Fortunately, export controls are the least important Chinese response to its perception of scarcity. Recognizing the large and growing consumption appetite of its huge population, the pollution that that appetite creates, and the real possibility of a material- and energy-constrained future, the government has made a strategic choice to build a “circular economy” that promotes the reduction, recycling, and reuse of materials by decoupling energy and materials use from economic growth. Pilot projects were launched in 2005 in seven key industrial sectors in 10 provinces or cities, an effort that was expanded in 2007 and 2008. And an experimental Circular Economy Evaluation Indicators System was created with two types of indicators—some at the level of the industrial park and a second set at a more macro level. The effort is too young to document serious, economy-wide gains, but by all accounts the government initiative is a serious one.

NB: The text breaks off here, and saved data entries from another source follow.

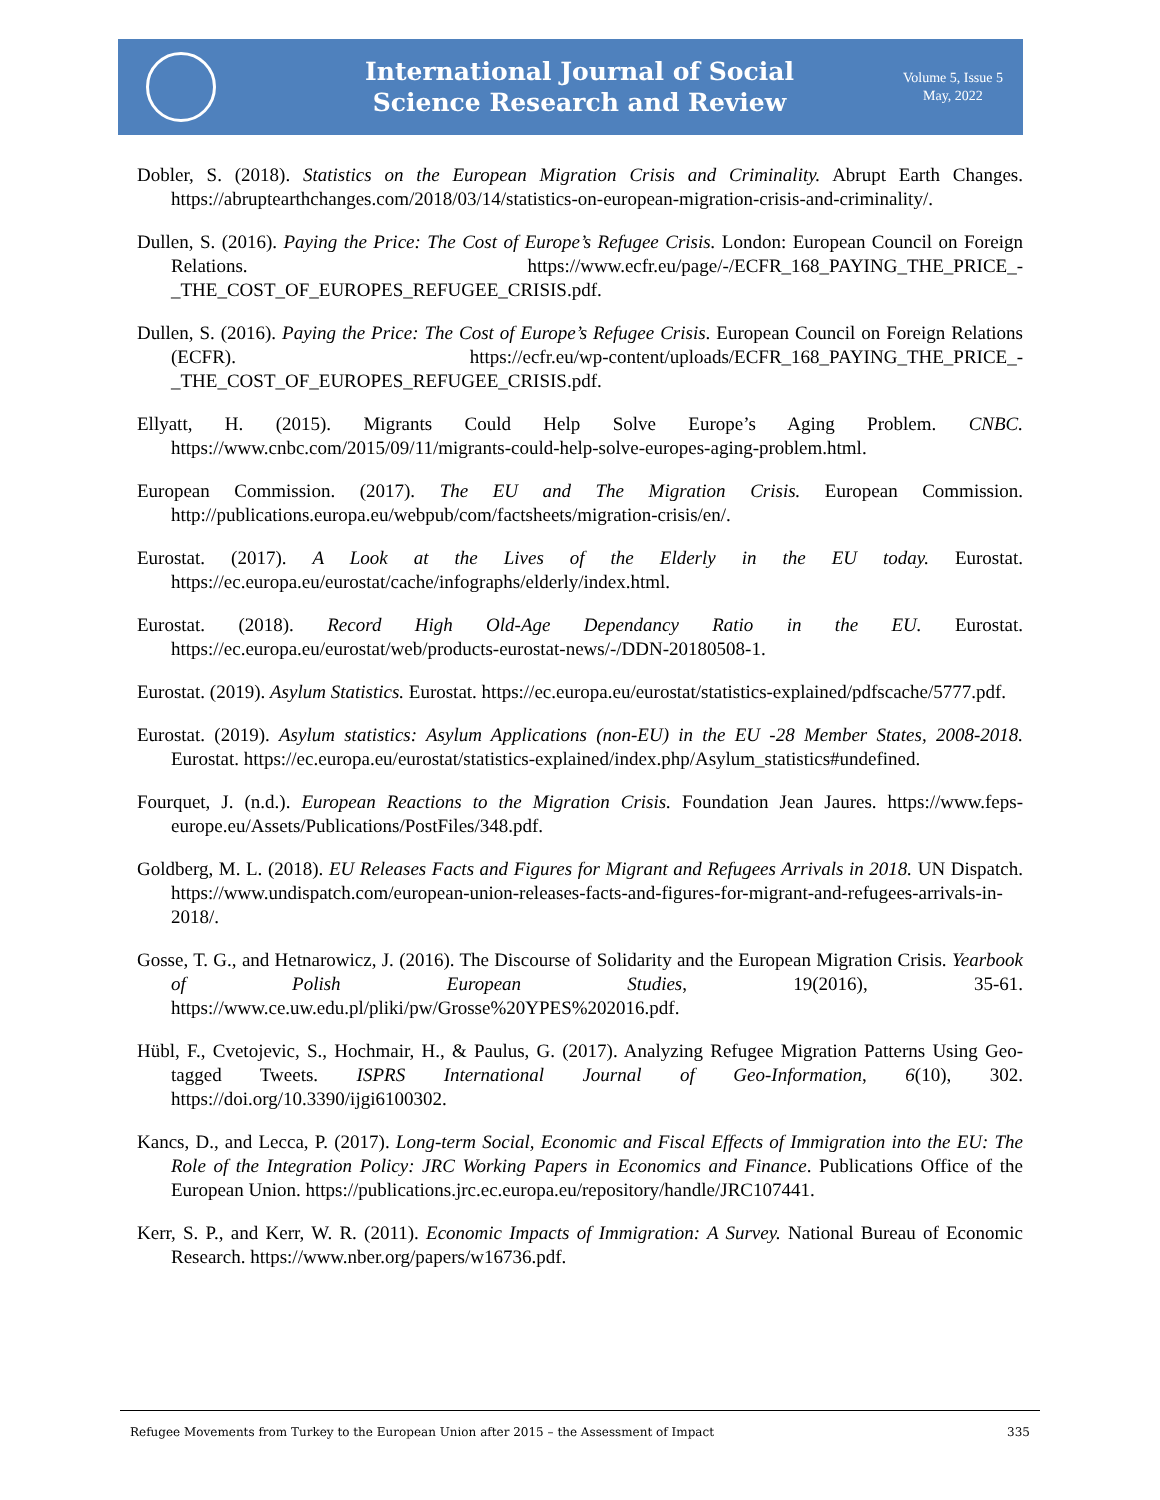International Journal of Social
Science Research and Review
Volume 5, Issue 5
May, 2022
Dobler, S. (2018). Statistics on the European Migration Crisis and Criminality. Abrupt Earth Changes. https://abruptearthchanges.com/2018/03/14/statistics-on-european-migration-crisis-and-criminality/.
Dullen, S. (2016). Paying the Price: The Cost of Europe’s Refugee Crisis. London: European Council on Foreign Relations. https://www.ecfr.eu/page/-/ECFR_168_PAYING_THE_PRICE_-_THE_COST_OF_EUROPES_REFUGEE_CRISIS.pdf.
Dullen, S. (2016). Paying the Price: The Cost of Europe’s Refugee Crisis. European Council on Foreign Relations (ECFR). https://ecfr.eu/wp-content/uploads/ECFR_168_PAYING_THE_PRICE_-_THE_COST_OF_EUROPES_REFUGEE_CRISIS.pdf.
Ellyatt, H. (2015). Migrants Could Help Solve Europe’s Aging Problem. CNBC. https://www.cnbc.com/2015/09/11/migrants-could-help-solve-europes-aging-problem.html.
European Commission. (2017). The EU and The Migration Crisis. European Commission. http://publications.europa.eu/webpub/com/factsheets/migration-crisis/en/.
Eurostat. (2017). A Look at the Lives of the Elderly in the EU today. Eurostat. https://ec.europa.eu/eurostat/cache/infographs/elderly/index.html.
Eurostat. (2018). Record High Old-Age Dependancy Ratio in the EU. Eurostat. https://ec.europa.eu/eurostat/web/products-eurostat-news/-/DDN-20180508-1.
Eurostat. (2019). Asylum Statistics. Eurostat. https://ec.europa.eu/eurostat/statistics-explained/pdfscache/5777.pdf.
Eurostat. (2019). Asylum statistics: Asylum Applications (non-EU) in the EU -28 Member States, 2008-2018. Eurostat. https://ec.europa.eu/eurostat/statistics-explained/index.php/Asylum_statistics#undefined.
Fourquet, J. (n.d.). European Reactions to the Migration Crisis. Foundation Jean Jaures. https://www.feps-europe.eu/Assets/Publications/PostFiles/348.pdf.
Goldberg, M. L. (2018). EU Releases Facts and Figures for Migrant and Refugees Arrivals in 2018. UN Dispatch. https://www.undispatch.com/european-union-releases-facts-and-figures-for-migrant-and-refugees-arrivals-in-2018/.
Gosse, T. G., and Hetnarowicz, J. (2016). The Discourse of Solidarity and the European Migration Crisis. Yearbook of Polish European Studies, 19(2016), 35-61. https://www.ce.uw.edu.pl/pliki/pw/Grosse%20YPES%202016.pdf.
Hübl, F., Cvetojevic, S., Hochmair, H., & Paulus, G. (2017). Analyzing Refugee Migration Patterns Using Geo-tagged Tweets. ISPRS International Journal of Geo-Information, 6(10), 302. https://doi.org/10.3390/ijgi6100302.
Kancs, D., and Lecca, P. (2017). Long-term Social, Economic and Fiscal Effects of Immigration into the EU: The Role of the Integration Policy: JRC Working Papers in Economics and Finance. Publications Office of the European Union. https://publications.jrc.ec.europa.eu/repository/handle/JRC107441.
Kerr, S. P., and Kerr, W. R. (2011). Economic Impacts of Immigration: A Survey. National Bureau of Economic Research. https://www.nber.org/papers/w16736.pdf.
Refugee Movements from Turkey to the European Union after 2015 – the Assessment of Impact 335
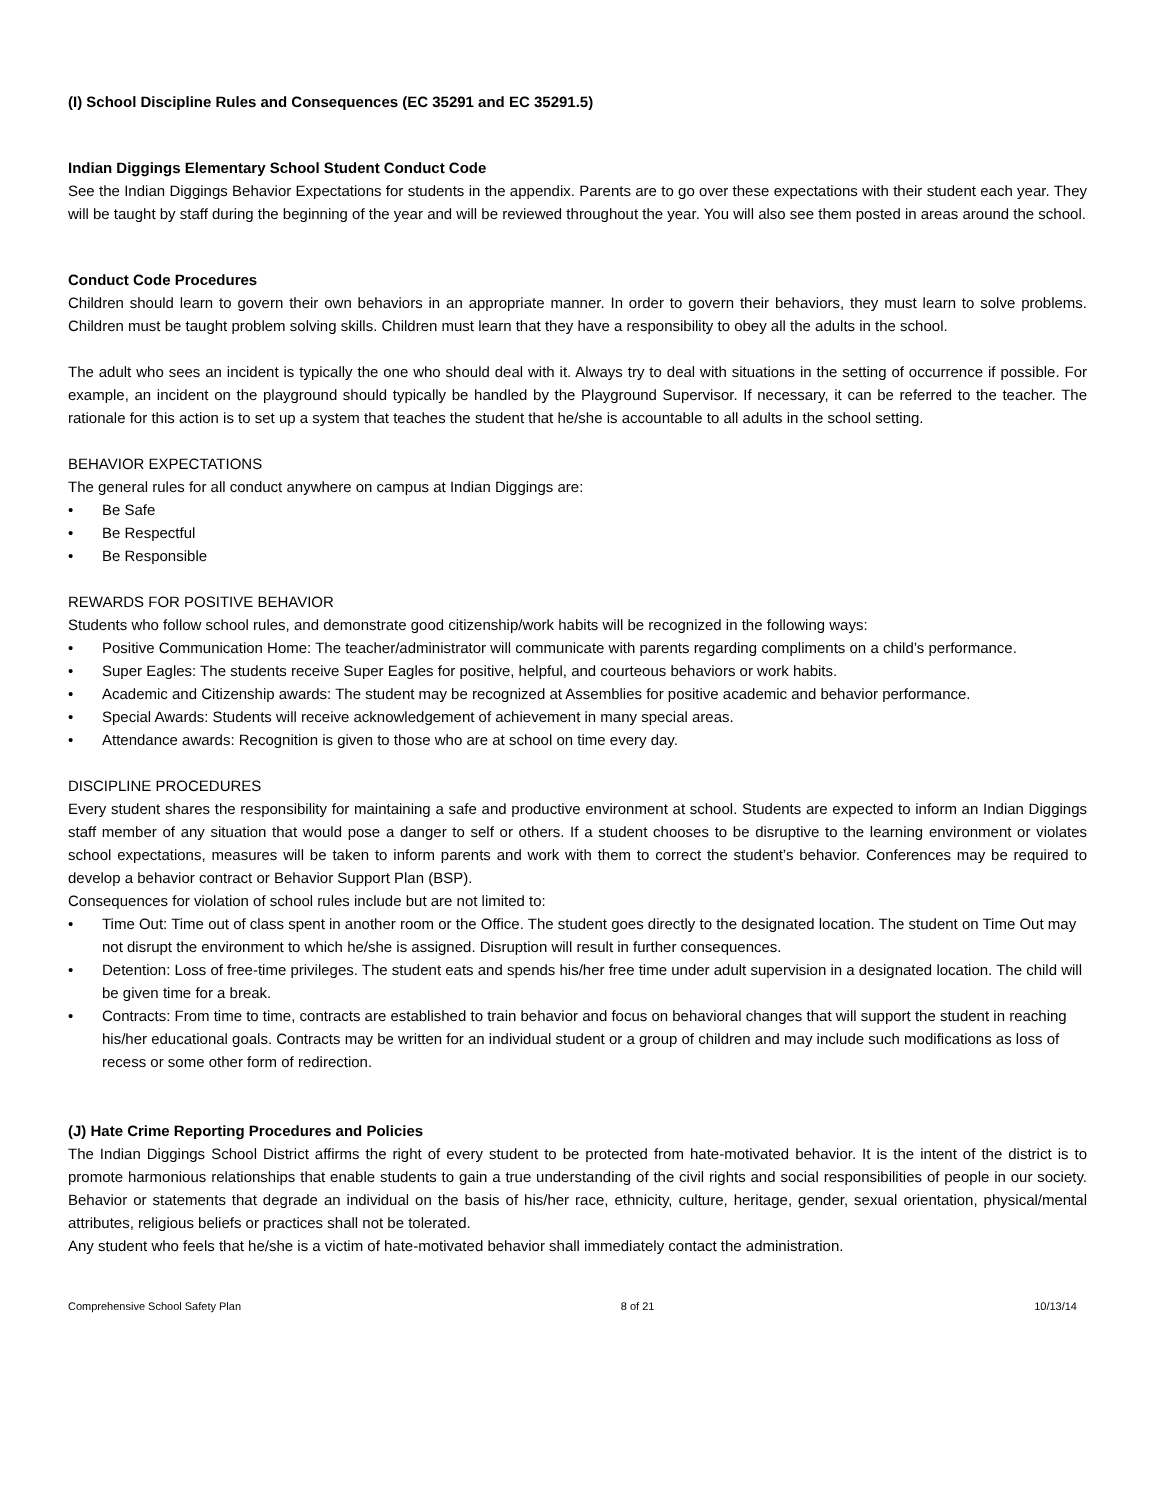(I) School Discipline Rules and Consequences (EC 35291 and EC 35291.5)
Indian Diggings Elementary School Student Conduct Code
See the Indian Diggings Behavior Expectations for students in the appendix. Parents are to go over these expectations with their student each year. They will be taught by staff during the beginning of the year and will be reviewed throughout the year. You will also see them posted in areas around the school.
Conduct Code Procedures
Children should learn to govern their own behaviors in an appropriate manner. In order to govern their behaviors, they must learn to solve problems. Children must be taught problem solving skills. Children must learn that they have a responsibility to obey all the adults in the school.
The adult who sees an incident is typically the one who should deal with it. Always try to deal with situations in the setting of occurrence if possible. For example, an incident on the playground should typically be handled by the Playground Supervisor. If necessary, it can be referred to the teacher. The rationale for this action is to set up a system that teaches the student that he/she is accountable to all adults in the school setting.
BEHAVIOR EXPECTATIONS
The general rules for all conduct anywhere on campus at Indian Diggings are:
• Be Safe
• Be Respectful
• Be Responsible
REWARDS FOR POSITIVE BEHAVIOR
Students who follow school rules, and demonstrate good citizenship/work habits will be recognized in the following ways:
• Positive Communication Home: The teacher/administrator will communicate with parents regarding compliments on a child’s performance.
• Super Eagles: The students receive Super Eagles for positive, helpful, and courteous behaviors or work habits.
• Academic and Citizenship awards: The student may be recognized at Assemblies for positive academic and behavior performance.
• Special Awards: Students will receive acknowledgement of achievement in many special areas.
• Attendance awards: Recognition is given to those who are at school on time every day.
DISCIPLINE PROCEDURES
Every student shares the responsibility for maintaining a safe and productive environment at school. Students are expected to inform an Indian Diggings staff member of any situation that would pose a danger to self or others. If a student chooses to be disruptive to the learning environment or violates school expectations, measures will be taken to inform parents and work with them to correct the student’s behavior. Conferences may be required to develop a behavior contract or Behavior Support Plan (BSP).
Consequences for violation of school rules include but are not limited to:
• Time Out: Time out of class spent in another room or the Office. The student goes directly to the designated location. The student on Time Out may not disrupt the environment to which he/she is assigned. Disruption will result in further consequences.
• Detention: Loss of free-time privileges. The student eats and spends his/her free time under adult supervision in a designated location. The child will be given time for a break.
• Contracts: From time to time, contracts are established to train behavior and focus on behavioral changes that will support the student in reaching his/her educational goals. Contracts may be written for an individual student or a group of children and may include such modifications as loss of recess or some other form of redirection.
(J) Hate Crime Reporting Procedures and Policies
The Indian Diggings School District affirms the right of every student to be protected from hate-motivated behavior. It is the intent of the district is to promote harmonious relationships that enable students to gain a true understanding of the civil rights and social responsibilities of people in our society. Behavior or statements that degrade an individual on the basis of his/her race, ethnicity, culture, heritage, gender, sexual orientation, physical/mental attributes, religious beliefs or practices shall not be tolerated.
Any student who feels that he/she is a victim of hate-motivated behavior shall immediately contact the administration.
Comprehensive School Safety Plan 8 of 21 10/13/14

China is following in the footsteps of Germany and Japan, both of which have recorded successes in reducing materials flows through their industrial economies. Germany, for instance, has set a goal to achieve “almost complete high-quality recovery” of municipal waste by 2020. In Japan a law that was passed in 2000 established these goals for 2010: to increase resource productivity by 60 percent, increase recycling by 40–50 percent, and reduce waste disposal by 60 percent. As of 2008, Japan was estimated to be on track to meet its goals: resource productivity had increased 37 percent, municipal waste levels were down 40 percent, and disposal of non-municipal waste was down 55 percent.
The lesson: rational responses to growing scarcity are available to governments with the vision, creativity, and will to look for them.